Berkley Sensation, $15.00, ISBN 978-0-425-23683-3
Historical Romance, 2010
If you have been following my reviews, you probably know that I have very low tolerance for martyrs. Martyrs are fine, provided that they die for causes like saving the world from an incoming asteroid or sacrificing their own happiness for orphans in a third world country. Unfortunately both for me and Ms Collins, this book has two dingbats trying very hard to be sexually explicit characters from a Mary Balogh novel, and I paid $15.00 for this book.
Rose Marlowe is a prostitute. Once a month, she spends a week moonlighting as a lady of the night, servicing seven johns in a biblical manner for the money… to pay for her useless brother’s gambling debts, heavy expenses, and tuition fees as that idiot drops out of school to carouse around town. It’s not that she can control him, of course, since Rose is determined that Brother Dearest will never know how their family has fallen into the pits. So off she goes, worrying and whining and moaning that OMG SHE IS A WHORE and dropping salty tears everywhere even as she is determined to keep indulging her brother. Not only that, she’s discerned that being a mistress is a nasty thing to do because those men are married, but she’s fine with servicing those men for one night because… hmm, you’ve better ask the author about that one since she’s the one who wrote the story and inflicted Rose on unsuspecting genteel readers like me. It doesn’t matter, actually, because Rose is committed to the “I’m a whore and therefore I don’t deserve love” charter of idiocy so I guess we can all safely assume that the reason she does the things she does is because she’s one colossal idiot.
As you can predict, this month she meets a wonderful john and they fall in love. This john is James Archer, a successful and rich guy who happens to lack a title. His father arranged his marriage to a cartoon vile bitch who refuses to bed him even as she runs around town with her own lovers. For three years, James remains celibate, tolerating his wife’s venomous insults and his own blue testicles because (a) until he finally breaks down and visits the brothel where Rose is working, his personal moral code doesn’t let him cheat on the adulterous vile cartoon bitch wife and (b) he has to get the wife to agree to help his sister debut in London and get a good life. He’s doing it for the kids, in other words, just like Rose. Both have been martyrs for years so they are professionals that could teach at the Mary Balogh University for Determined Self-Mutilating People with No Brains. It’s pathetic that he is letting the bitch wife run the show when he’s living in a time when the law recognizes that he has all the power in the marriage, but hey, remember folks, they’re doing it all for the kids.
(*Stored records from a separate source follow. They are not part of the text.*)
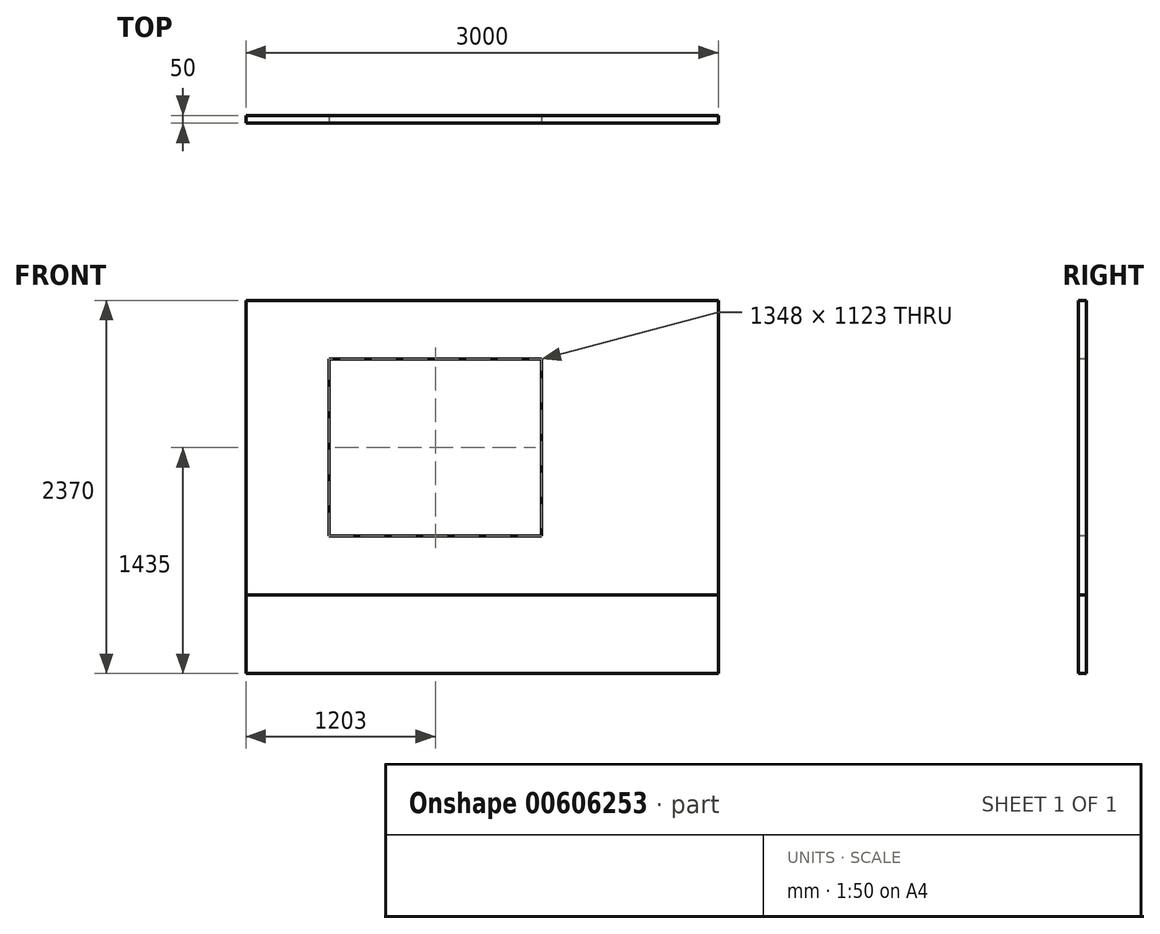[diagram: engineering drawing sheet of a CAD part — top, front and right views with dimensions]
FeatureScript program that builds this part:
annotation { "Feature Type Name" : "Feature", "Feature Type Description" : "" }
export const myFeature = defineFeature(function(context is Context, id is Id, definition is map)
    precondition{}
    {
        {
            var Q0;
            Q0=qCreatedBy(makeId("Front.planeOp"),FACE);
            var sketch = newSketch(context, id + "F0", { "sketchPlane" : qUnion([Q0])});
            skLineSegment(sketch, "E0.bottom", {"start": v(1500, -935) * mm, "end": v(-1500, -935) * mm});
            skLineSegment(sketch, "E0.top", {"start": v(1500, 935) * mm, "end": v(-1500, 935) * mm});
            skLineSegment(sketch, "E0.left", {"start": v(1500, -935) * mm, "end": v(1500, 935) * mm});
            skLineSegment(sketch, "E0.right", {"start": v(-1500, -935) * mm, "end": v(-1500, 935) * mm});
            skPoint(sketch, "E0.middle", {"position": v(0, 0) * mm});
            skSolve(sketch);
        }
        {
            var Q0;
            Q0=makeQuery(id+"F0.imprint","IMPRINT",FACE,{"disambiguationData":[TD([[makeQuery(id+"F0.imprint","IMPRINT",EDGE,{"derivedFrom":sQuery(id+"F0.wireOp",EDGE,"E0.bottom")}),-1.0]])]});
            extrude(context, id + "F1", {"entities" : qUnion([Q0]), "depth" : 50 * mm, "offsetDistance" : 25 * mm});
        }
        {
            var Q0;
            Q0=makeQuery(id+"F1.opExtrude","CAP_FACE",FACE,{"disambiguationData":[OSD([sQuery(id+"F0.wireOp",EDGE,"E0.bottom"),sQuery(id+"F0.wireOp",EDGE,"E0.top"),sQuery(id+"F0.wireOp",EDGE,"E0.left"),sQuery(id+"F0.wireOp",EDGE,"E0.right")])],"isStart":false});
            var sketch = newSketch(context, id + "F2", { "sketchPlane" : qUnion([Q0])});
            skLineSegment(sketch, "E1.bottom", {"start": v(-971, 561.5) * mm, "end": v(377, 561.5) * mm});
            skLineSegment(sketch, "E1.top", {"start": v(-971, -561.5) * mm, "end": v(377, -561.5) * mm});
            skLineSegment(sketch, "E1.left", {"start": v(-971, 561.5) * mm, "end": v(-971, -561.5) * mm});
            skLineSegment(sketch, "E1.right", {"start": v(377, 561.5) * mm, "end": v(377, -561.5) * mm});
            skSolve(sketch);
        }
        {
            var Q0;
            Q0=qSketchRegion(id+"F2",true);
            extrude(context, id + "F3", {"entities" : qUnion([Q0]), "operationType" : NewBodyOperationType.REMOVE, "endBound" : BoundingType.UP_TO_NEXT, "oppositeDirection" : true, "depth" : 25 * mm, "offsetDistance" : 25 * mm});
        }
        {
            var Q0;
            Q0=makeQuery(id+"F1.opExtrude","SWEPT_FACE",FACE,{"disambiguationData":[OSD([sQuery(id+"F0.wireOp",EDGE,"E0.bottom")])]});
            extrude(context, id + "F4", {"entities" : qUnion([Q0]), "depth" : 500 * mm, "offsetDistance" : 25 * mm});
        }
    });
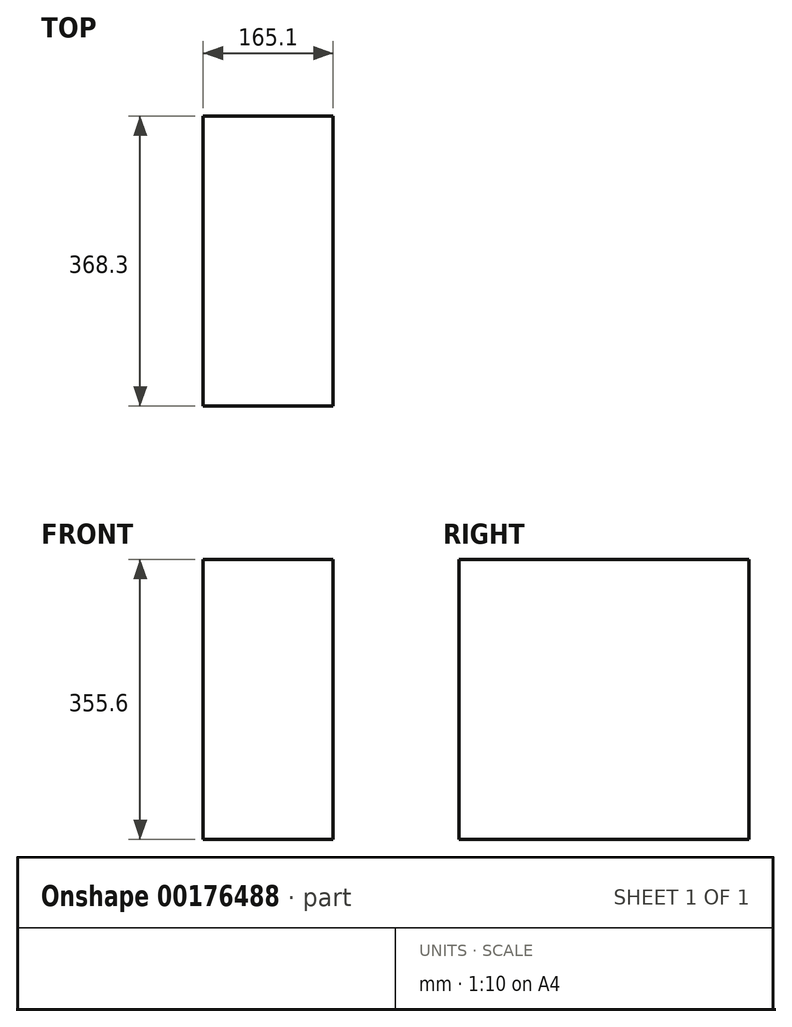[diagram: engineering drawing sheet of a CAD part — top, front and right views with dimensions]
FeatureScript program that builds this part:
annotation { "Feature Type Name" : "Feature", "Feature Type Description" : "" }
export const myFeature = defineFeature(function(context is Context, id is Id, definition is map)
    precondition{}
    {
        {
            var Q0;
            Q0=qCreatedBy(makeId("Front.planeOp"),FACE);
            var sketch = newSketch(context, id + "F0", { "sketchPlane" : qUnion([Q0])});
            skLineSegment(sketch, "E0.bottom", {"start": v(82.55, 177.8) * mm, "end": v(-82.55, 177.8) * mm});
            skLineSegment(sketch, "E0.top", {"start": v(82.55, -177.8) * mm, "end": v(-82.55, -177.8) * mm});
            skLineSegment(sketch, "E0.left", {"start": v(82.55, 177.8) * mm, "end": v(82.55, -177.8) * mm});
            skLineSegment(sketch, "E0.right", {"start": v(-82.55, 177.8) * mm, "end": v(-82.55, -177.8) * mm});
            skPoint(sketch, "E0.middle", {"position": v(0, 0) * mm});
            skSolve(sketch);
        }
        {
            var Q0;
            Q0 = qSketchRegion(id + "F0", true);
            extrude(context, id + "F1", {"entities" : qUnion([Q0]), "endBound" : BoundingType.SYMMETRIC, "depth" : 368.3 * mm});
        }
    });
So, James and Rose are in love. You are probably thinking, “Okay. So he sets her up as his mistress, and they live happily ever after, husband and wife in all but name.” But if that were the case, this book would only be 80 pages long. Naturally, Rose would have to act like an idiot, squealing that she’s only a whore and she will die if she falls… wait, she’s in love so naturally she runs away again and again. James is a more sympathetic character compared to Rose because he does want to fight for Rose’s affections and he also finds the courage to stand up for himself in the end. Rose is just awful – she keeps running away and insisting that she is a worthless whore all the way to the final pages of this book, at the same time doing things like refusing the much-needed payment from James just so that she can make some kind of insane stand about… I don’t know, true love or something. I can imagine that James will probably stand by his wife down the road once word gets out that Rose sacrifices her respectability for an idiot brother, but Rose will probably run home and slash her own wrists just because the man across the street looks at her funny and she’d not want to impose on her true love like that.
Seven Nights to Forever is a well-written book with plenty of erotic tension and lush love scenes, but this is also a book that is stillborn from the very moment the author decides, for some reason, that the characters need to be martyrs in a plot that would have been solved so easily and neatly if the characters truly behaved like people of their time and enter a comfortable “arrangement”. James spends a long time looking for his missing testicles while Rose just runs wild, like a spectacular multi-colored embodiment of idiocy, doing everything she can to sabotage both their happiness in her pathetic desire to dig herself a hole so deep that she will never be able to climb out. As a result, this story overstays its welcome by insisting on lingering around past page 100, like an uninvited guest with body odor who just won’t leave.